> [Extract to read]
Amit, E.; Dery, L.; Dery, S.; Kim, S.; Roy, A.; Hu, Q.; Gutkin, V.; Eisenberg, H.; Stein, T.; Mandler, D.; et al. Electrochemical Deposition of N-Heterocyclic Carbene Monolayers on Metal Surfaces. Nat. Commun. 2020, 11 (1), 1–10.
Daniel Sharon
Nano-Structured Polymer Electrolyte Mixtures for High Energy Density Batteries
Solid-state batteries with high energy density have the potential to accelerate the electrification revolution. However, due to performance issues and inherent safety concerns, they remain only a promise. We will discuss the possibility of using solid-state polymer electrolyte mixtures to improve performance and address safety concerns in these promising systems. We will go over some of the efforts to understand the ionic transport mechanisms within these structured systems and how they can be used to address the challenges associated with high-energy-density batteries.

> [Exercise details] Please write out, word for word, the passage of the battery electrolyte text starting with "Daniel Sharon" and going on through "with high-energy-density batteries.".

> [Data for review]
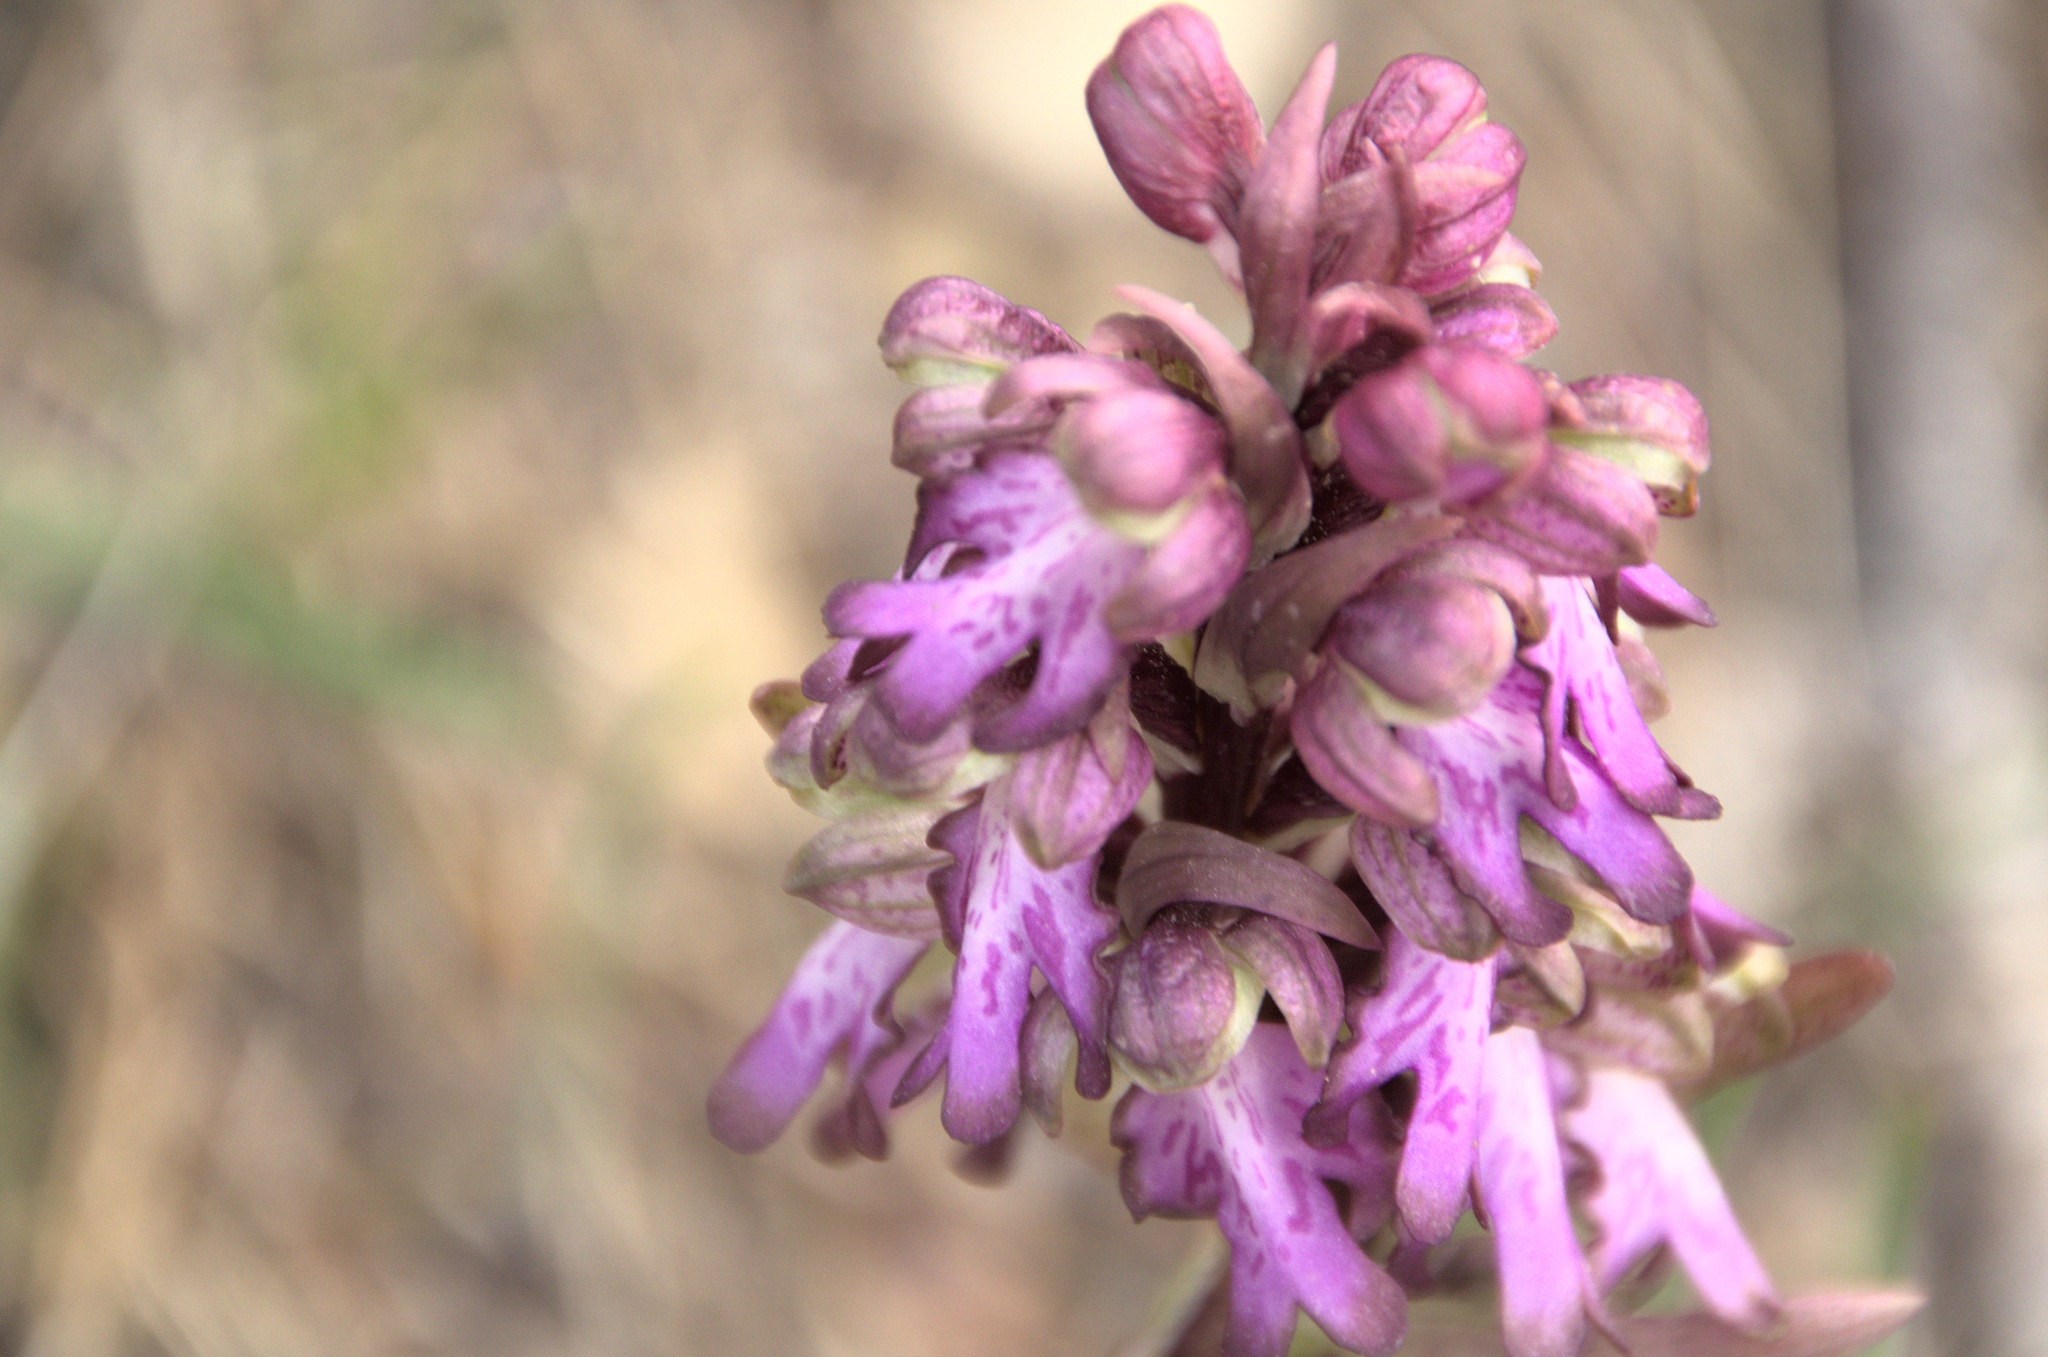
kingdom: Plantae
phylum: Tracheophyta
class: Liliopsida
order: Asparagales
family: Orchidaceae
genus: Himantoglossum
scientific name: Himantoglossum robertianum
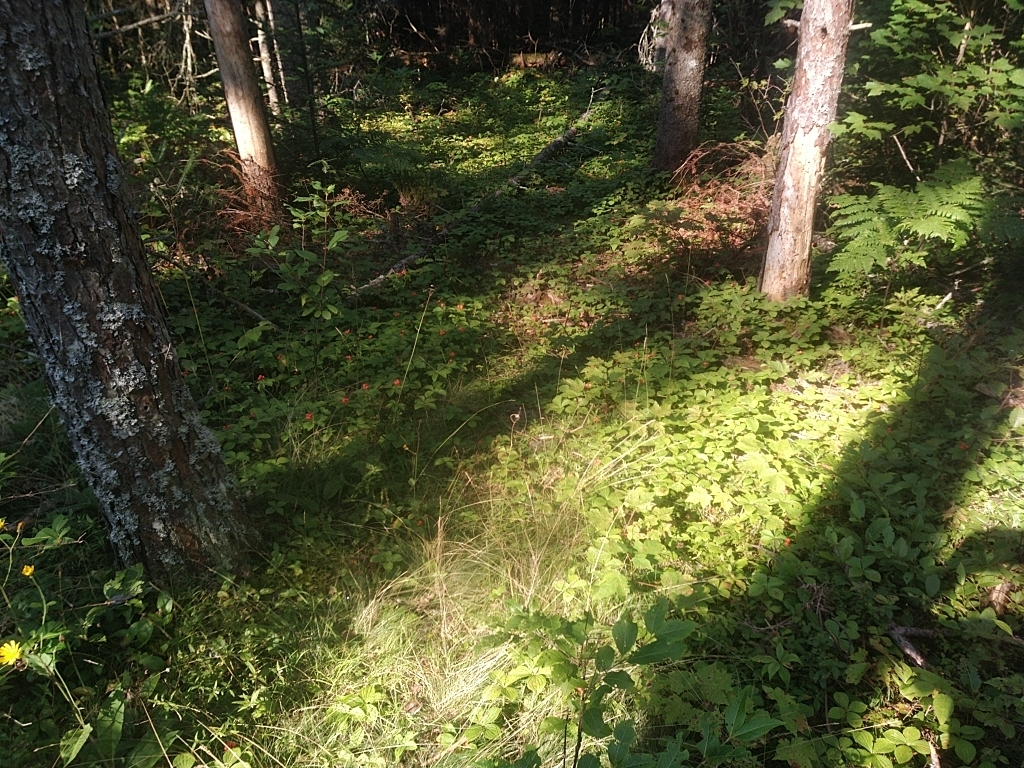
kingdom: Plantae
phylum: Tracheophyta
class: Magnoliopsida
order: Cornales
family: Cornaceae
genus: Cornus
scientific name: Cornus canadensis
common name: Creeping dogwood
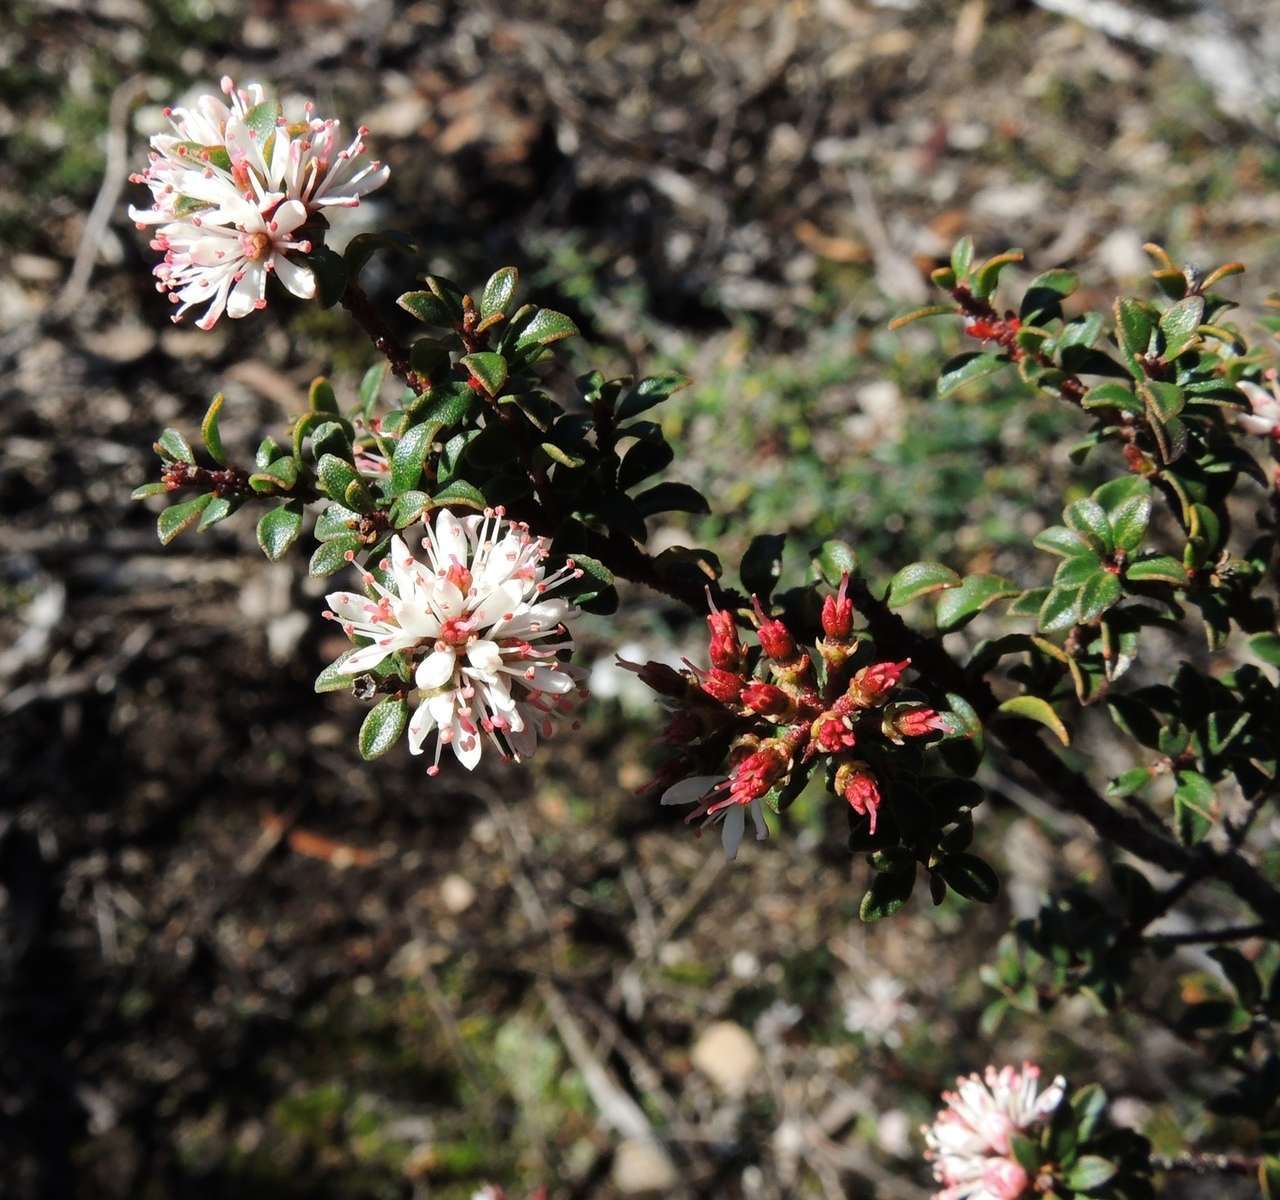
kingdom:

> [Reply to the task]
Daniel Sharon
Nano-Structured Polymer Electrolyte Mixtures for High Energy Density Batteries
Solid-state batteries with high energy density have the potential to accelerate the electrification revolution. However, due to performance issues and inherent safety concerns, they remain only a promise. We will discuss the possibility of using solid-state polymer electrolyte mixtures to improve performance and address safety concerns in these promising systems. We will go over some of the efforts to understand the ionic transport mechanisms within these structured systems and how they can be used to address the challenges associated with high-energy-density batteries.